Forrestal recounts in the documentary how she first met the priest that would eventually abuse her with his actions.
“I met my first girlfriend in 1974. When we split, I was really lovesick, I couldn’t get over it by myself. I needed help,” Forrestal says.
“Within my support group actually there was a priest who was supposed to have a gift of healing and he invited me to come and have a number of sessions with him.”
“During one of the sessions, he told me that I shouldn’t look at any women’s magazines anymore because of the underwear ads.”
But that wasn’t all the priest would advise. He would then have Forrestal lie down and enter an altered state where he would advise her to do certain things.
“He got me to do these imagination things where I was to imagine I was in bed with a lover. And then Jesus came into the room and saw us together and he wanted to know how did I think Jesus felt.”
When Forrestal told the priest that Jesus wouldn’t have minded what she was doing, that’s when things turned vicious.
“Now he said, ‘if you’re going to continue to romanticize this thing, I’m not going to be able to help you any further.'”
Still heartbroken, Forrestal trusted the priest to help her by finding solace in a friendly face in the community. But the priest had other ideas, including performing the Sacrament of the Anointing of the Sick on Forrestal.
“This is Extreme Unction. This is what you get when you’re going to die, also what you get when you’re sick, to heal you,” she said he said.
“So he took out a bottle of oil and he asked me if I had any connection with the occult first so I said ‘no’ and so he did this anointing of the oil.”
“He asked me did I masturbate, and he anointed my hands against masturbation.”
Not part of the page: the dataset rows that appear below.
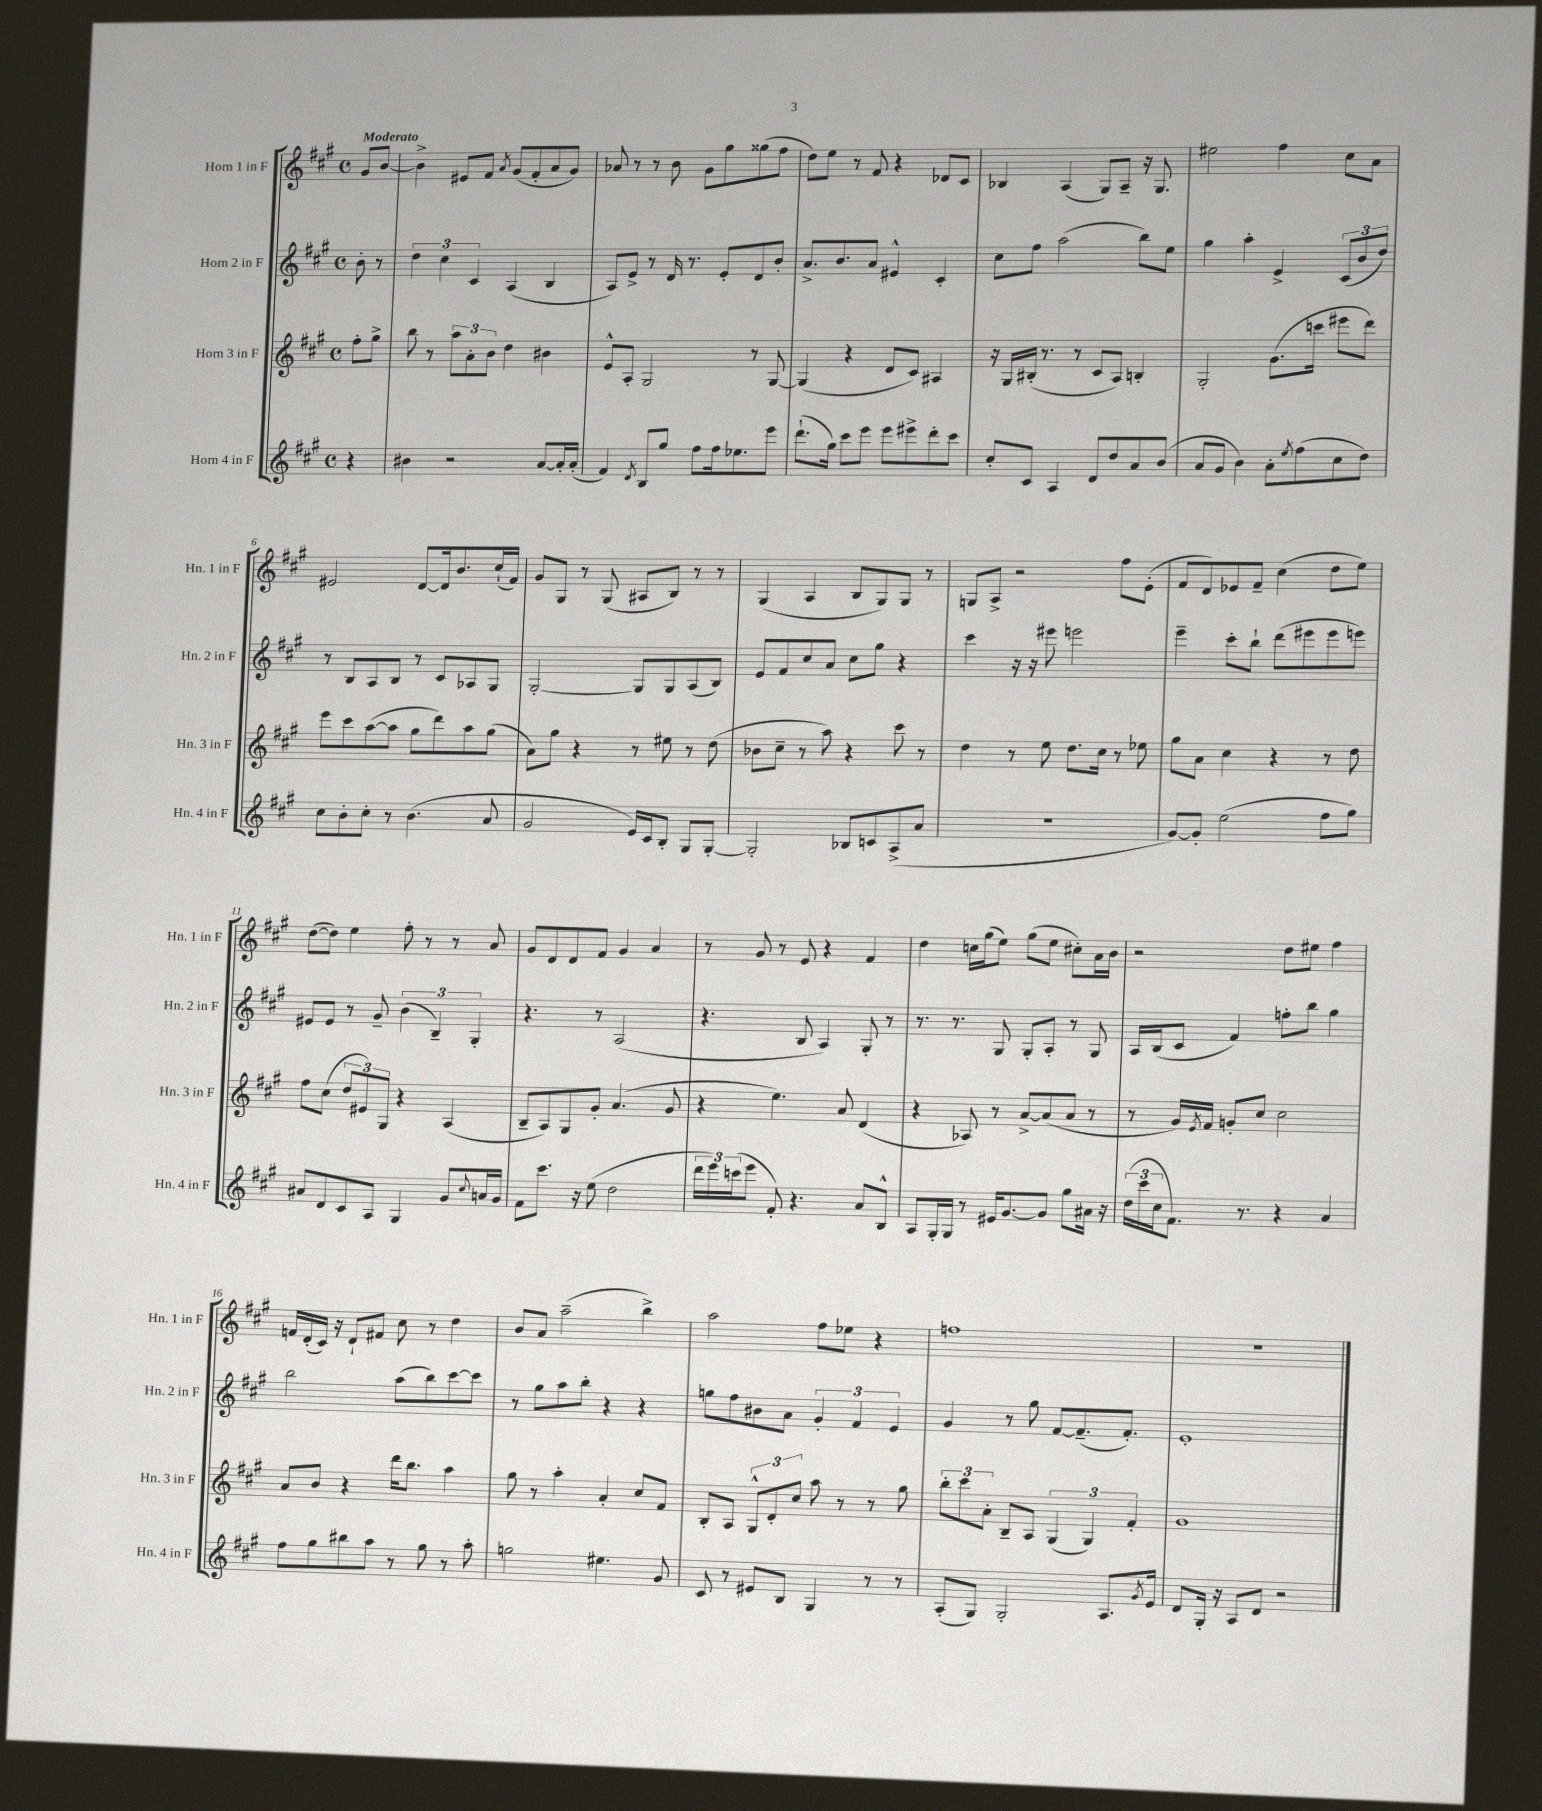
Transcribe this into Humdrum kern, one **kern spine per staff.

**kern	**kern	**kern	**kern
*part4	*part3	*part2	*part1
*staff4	*staff3	*staff2	*staff1
*I"Horn 4 in F	*I"Horn 3 in F	*I"Horn 2 in F	*I"Horn 1 in F
*I'Hn. 4 in F	*I'Hn. 3 in F	*I'Hn. 2 in F	*I'Hn. 1 in F
*clefG2	*clefG2	*clefG2	*clefG2
*k[f#c#g#]	*k[f#c#g#]	*k[f#c#g#]	*k[f#c#g#]
*M4/4	*M4/4	*M4/4	*M4/4
*met(c)	*met(c)	*met(c)	*met(c)
=	=	=	=
!	!	!	!LO:TX:a:B:t=Moderato
4r	8ff#'\L	8b'\	8g#/L
.	8gg#^\J	8r	[8b/J
=1	=1	=1	=1
4b#X\	8bb\	6dd\	4b^\]
.	8r	.	.
.	.	6cc#\	.
2r	12aa\L	.	8e#X/L
.	12a'\	6c#/	.
.	.	.	8f#/J
.	12b\J	.	.
.	.	.	8qa/
.	4dd\	(4A/	(8g#/L
.	.	.	8f#'/
[8a/L	4b#X\	4B/	8a/
16a'/L]	.	.	8g#/J)
(16a'/JJ	.	.	.
=2	=2	=2	=2
4f#/)	8e^^/L	8A/L)	8a-X/
.	8A'/J	8e^/J	8r
8qd/	.	.	.
8B/L	2G#/	8r	8r
8gg#/J	.	16d/	8b\
.	.	8.r	.
8ff#\L	.	.	8g#\L
16ff#\k	.	8e'/L	8gg#\
8.ee-X\	.	.	.
.	8r	8d/	(8gg##X\
8eee\J	[8G#/	8b'/J	8ff#\J
=3	=3	=3	=3
(8.ddd`\L	(4G#/]	8.a^/L	8dd\L)
.	.	.	8ee\J
16gg#\Jk)	.	8.b/	.
8ccc#\L	4r	.	8r
8eee\J	.	8a/J	8f#/
8eee\L	8d/L	4e#X^^/	4r
8eee#X^\	8c#/J)	.	.
8ddd'\	4A#X/	4c#'/	8d-X/L
8ccc#\J	.	.	8c#/J
=4	=4	=4	=4
8cc#'/L	16r	8cc#\L	4B-X/
.	16G#/LL	.	.
8c#/J	(16B#X'/JJ	8ff#\J	.
.	8.r	.	.
4A/	.	(2aa\	(4A/
.	8r	.	.
8d/L	8c#/L	.	8G#/L)
8dd/	8A/J)	.	8A~/J
8a/	4Bn'/	8bb\L)	16r
.	.	.	8.G#/
(8b/J	.	8ee\J	.
=5	=5	=5	=5
8a/L	2G#'/	4gg#\	2ee#X\
8g#/J	.	.	.
4b\)	.	4aa'\	.
8a'\L	(8.g#\L	4e^/	4ff#\
8qee/	.	.	.
(8ff#\	.	.	.
.	16cccn\Jk	.	.
8cc#\	8eee#X\L	(12c#/L	8cc#\L
.	.	12b/	.
8dd\J)	8ddd\J)	.	8a\J
.	.	12dd/J)	.
!!LO:LB:g=z
=6	=6	=6	=6
8cc#\L	8eee\L	8r	2e#X/
8b'\	8ccc#\	8B/L	.
8cc#'\J	([8aa\	8A/	.
8r	8aa\J]	8B/J	.
(4.b\	8gg#\L	8r	[8d/L
.	8ddd\)	8c#/L	16d/k]
.	.	.	8.b/
.	8aa\	8A-X/	.
8a/	(8gg#\J	8G#/J	(16cc#`/L
.	.	.	16f#/JJ)
=7	=7	=7	=7
2g#/	8a\L)	[2G#'/	8g#/L
.	8gg#\J	.	8G#/J
.	4r	.	8r
.	.	.	(8G#/
16e/LL)	8r	8G#/L]	8A#X/L
16c#/J	.	.	.
8B'/J	8ee#X\	8G#/	8B/J)
8G#/L	8r	(8A/	8r
[8G#'/J	(8dd\	8B/J)	8r
=8	=8	=8	=8
2G#'/]	8b-X\L	8e/L	(4G#/
.	8cc#~\J	8f#/	.
.	8r	8cc#/	4A/
.	8aa\)	8a/J	.
8B-X/L	4r	8cc#\L	8B/L
8cn/	.	8gg#\J	8G#/)
(8A^/	8ccc#\	4r	8G#/J
8a/J	8r	.	8r
=9	=9	=9	=9
1r	4dd\	4ccc#\	8Gn/L
.	.	.	8A^/J
.	8r	16r	2r
.	.	16r	.
.	8ee\	8eee#X\	.
.	8.dd\L	2eeen\	.
.	16cc#\Jk	.	.
.	8r	.	8ff#\L
.	8ee-X\	.	(8e'\J
=10	=10	=10	=10
[8g#/L)	8gg#\L	4eee~\	8f#/L
8g#'/J]	8a\J	.	8d/)
(2ee\	4cc#\	8ccc#'\L	8e-X/
.	.	8bb`\J	8f#~/J
.	4r	(8ddd\L	(4cc#\
.	.	8eee#X\	.
8ff#\L	8r	8eee#\	8dd\L
8gg#\J)	8dd\	8eeen\J)	8ee\J)
!!LO:LB:g=z
=11	=11	=11	=11
8a#X/L	8ff#\L	8e#X/L	([8dd\L
8d/	(8cc#\J	8e#/J	8dd\J])
8c#/	12dd/L	8r	4ee\
.	12e#X/)	.	.
8A/J	.	8g#~/	.
.	12G#/J	.	.
4G#/	4r	(6b\	8ff#'\
.	.	.	8r
.	.	6B~/)	.
8g#/L	(4A/	.	8r
.	.	6G#'/	.
8qqcc#/	.	.	.
16an/L	.	.	8a/
16g#/JJ	.	.	.
=12	=12	=12	=12
8f#\L	8B~/L	4.r	8g#/L
8.ccc#\J	8A/)	.	8d/
.	8G#/	.	8d/
16r	.	.	.
(8ee\	8g#'/J	8r	8f#/J
2dd\	(4.a/	(2A/	4g#/
.	.	.	4a/
.	8g#/	.	.
=13	=13	=13	=13
24ddd\LL	4r	4.r	8r
24eee\)	.	.	.
(24cccn\J	.	.	.
8eee\J	.	.	8g#/
8f#'/)	4.ee\)	.	8r
4.r	.	8B/	8e/
.	.	4A/)	4r
.	8a/	.	.
8a/L	(4d/	8G#'/	4f#/
8B^^/J	.	8r	.
=14	=14	=14	=14
8A/L	4r	8.r	4dd\
16G#'/L	.	.	.
16G#/JJ	.	8.r	.
8r	8A-X/)	.	16ccn\LL
.	.	.	(16gg#\J
16e#X/KL	8r	8G#/	8ee\J)
[8.g#/	.	.	.
.	[8a^/L	8G#'/L	(8gg#\L
8g#/J]	(8a/]	8A'/J	8ee\J
8gg#\L	8a/J	8r	8cc#X'\L)
16a#X\Jk	8r	8G#/	16a\L
16r	.	.	16b\JJ
=15	=15	=15	=15
(24dd\LL	8r	16A/LL	2r
24ccc#\	.	.	.
.	.	(16B/J	.
24cc#\J	.	.	.
8.f#\J)	16g#/LL)	8c#/J	.
.	8qe/	.	.
.	16f#/JJ	.	.
.	8gn'/L	4f#/)	.
8.r	.	.	.
.	8cc#/J	.	.
4r	2cc#\	8ffn'\L	8dd\L
.	.	8bb\J	8ee#X\J
4a/	.	4gg#\	4ff#\
!!LO:LB:g=z
=16	=16	=16	=16
8ff#\L	8a/L	2bb\	16fn/LL
.	.	.	(16d'/
8gg#\	8b/J	.	16c#/JJ)
.	.	.	16r
8bb#X\	4r	.	8d`/L
8aa\J	.	.	8f#X/J
8r	16ddd\KL	(8aa\L	8cc#\
.	8.bb\J	.	.
8gg#\	.	8bb\)	8r
8r	4aa\	[8ccc#\	4dd\
8aa'\	.	8ccc#\J]	.
=17	=17	=17	=17
2ggn\	8gg#\	8r	8b/L
.	8r	8gg#\L	8a/J
.	4aa'\	8aa\	(2aa~\
.	.	8bb'\J	.
4.ee#X\	4a'/	4r	.
.	8cc#/L	4r	4bb^\)
8g#/	8f#/J	.	.
=18	=18	=18	=18
8c#/	8B'/L	8ggn\L	2aa\
8r	8A/J	8ff#\	.
8e#X/L	12G#^^/L	8b#X\	.
.	12d'/	.	.
8B/J	.	8a\J	.
.	12cc#/J	.	.
4G#/	8aa\	6g#'/	8ff#\L
.	8r	.	8ee-X\J
.	.	6f#/	.
8r	8r	.	4r
.	.	6e/	.
8r	8gg#\	.	.
=19	=19	=19	=19
(8A'/L	12bb'\L	4g#/	1ffn
.	12ccc#\	.	.
8G#/J)	.	.	.
.	12a'\J	.	.
2G#'/	8B~/L	8r	.
.	8A/J	8gg#\	.
.	(6G#/	[8f#/L	.
.	.	(8.f#~/]	.
.	6G#/)	.	.
8.A/L	.	.	.
.	.	8.f#'/J)	.
.	6f#'/	.	.
8qg#/	.	.	.
16e/Jk	.	.	.
=20	=20	=20	=20
8d/L	1g#	1e'	1r
16G#'/Jk	.	.	.
16r	.	.	.
8A/L	.	.	.
8d/J	.	.	.
2r	.	.	.
==	==	==	==
*-	*-	*-	*-
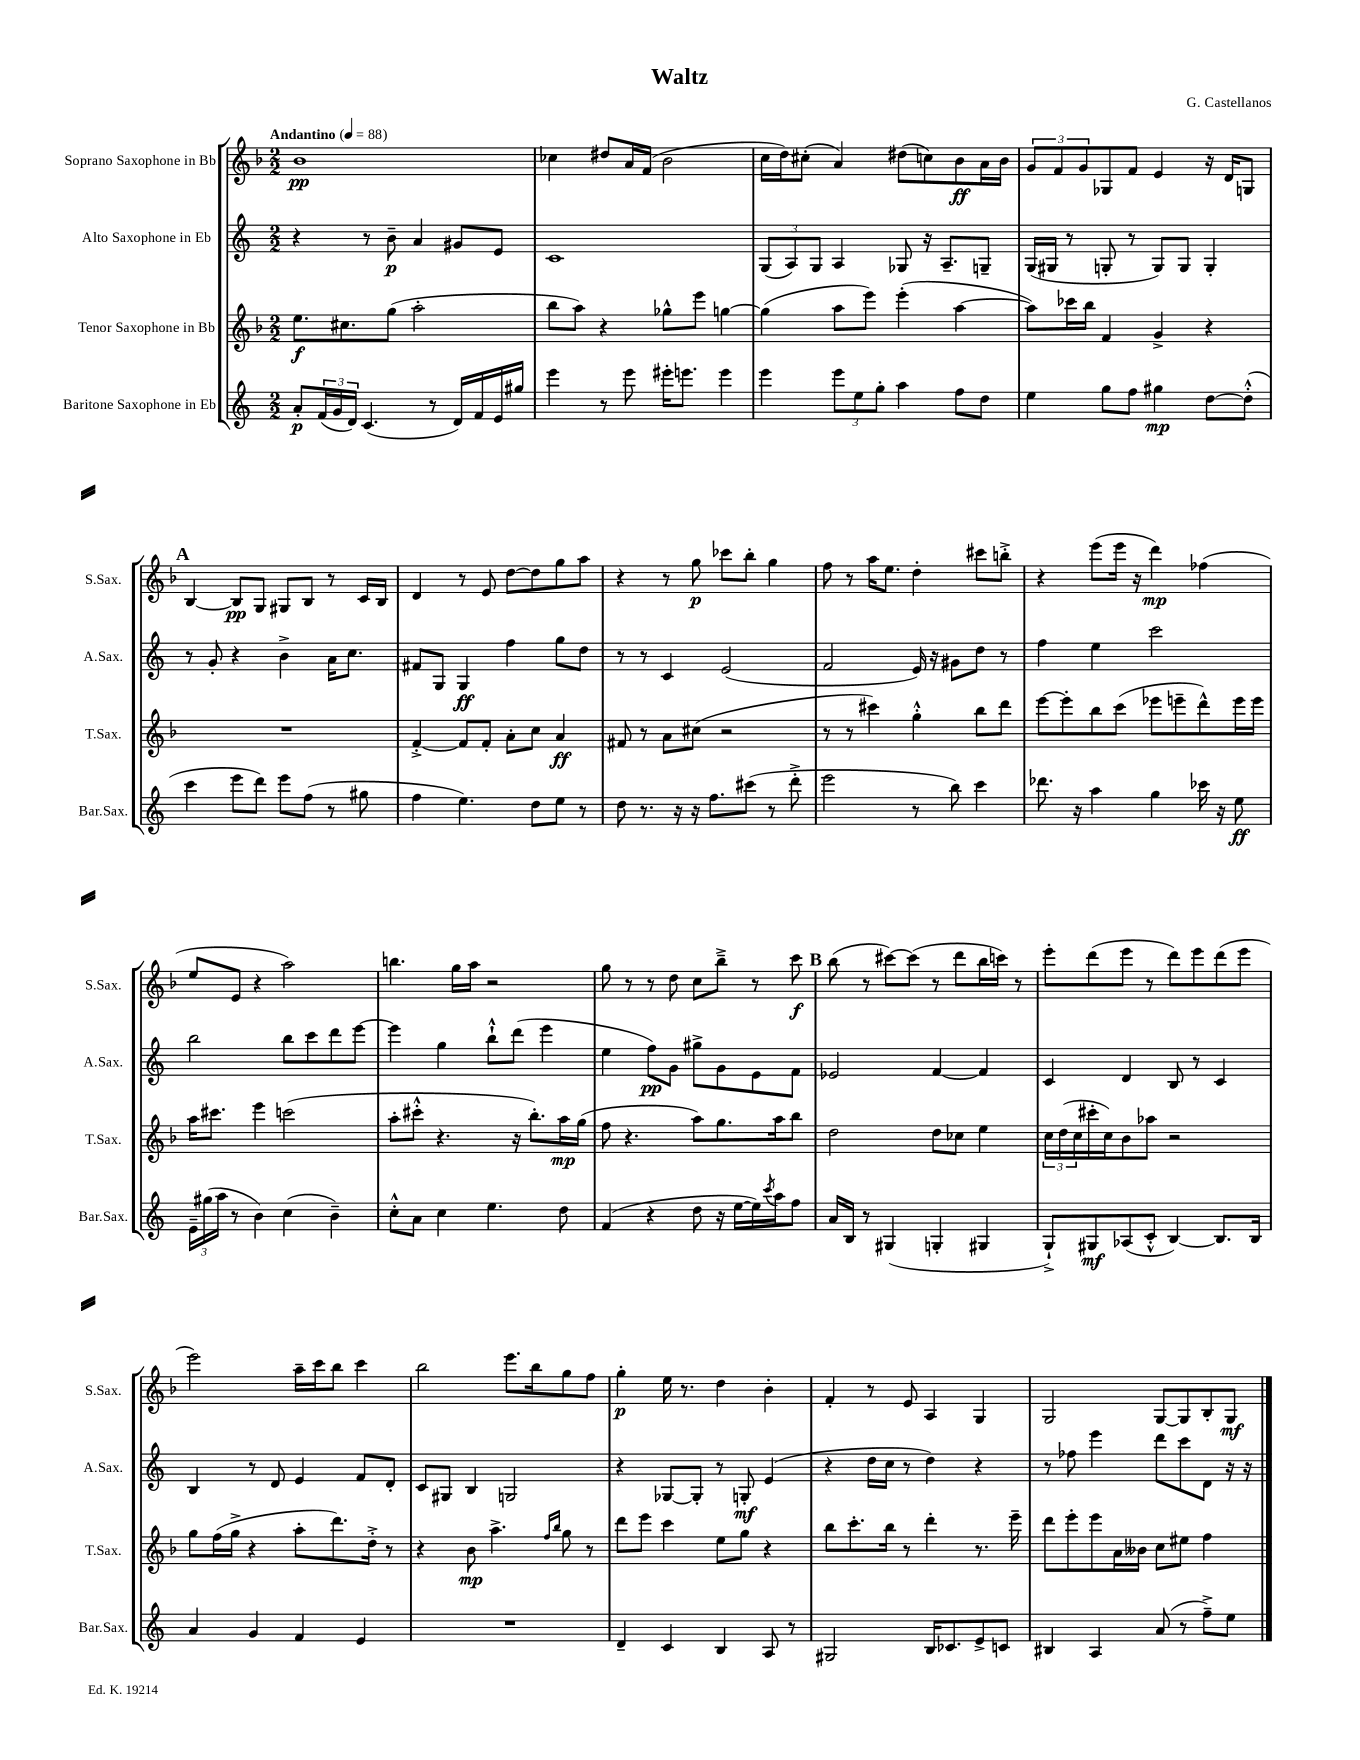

“I had to say how sorry I was, and stuff.”
The incident still haunts Forrestal to this day and it took a long time for her to make peace with the ordeal she went through.
“When he came to my genitals, he told me I was to take the bottle home, thank goodness.”
“I think he had his sexual fantasies, I don’t think he thought he was putting them on me but I think he was putting them on me.”
“And I think that thing of the sacrament of the sick for being gay is a perversion.”
“It was a shaming of me. And it was ritual shaming. And it did involve sexuality. And it was wrong, it was very wrong.”
Conversion therapy is based on the idea that LGBTQ identity is a problem to be fixed, which can lead to long-term damage to victims’ self-esteem. A 2013 survey showed that 84 percent of former patients of conversion therapy said it inflicted lasting shame and emotional harm, and another study found that LGBTQ people who were forced into conversion therapy had an attempted suicide rate five times above normal.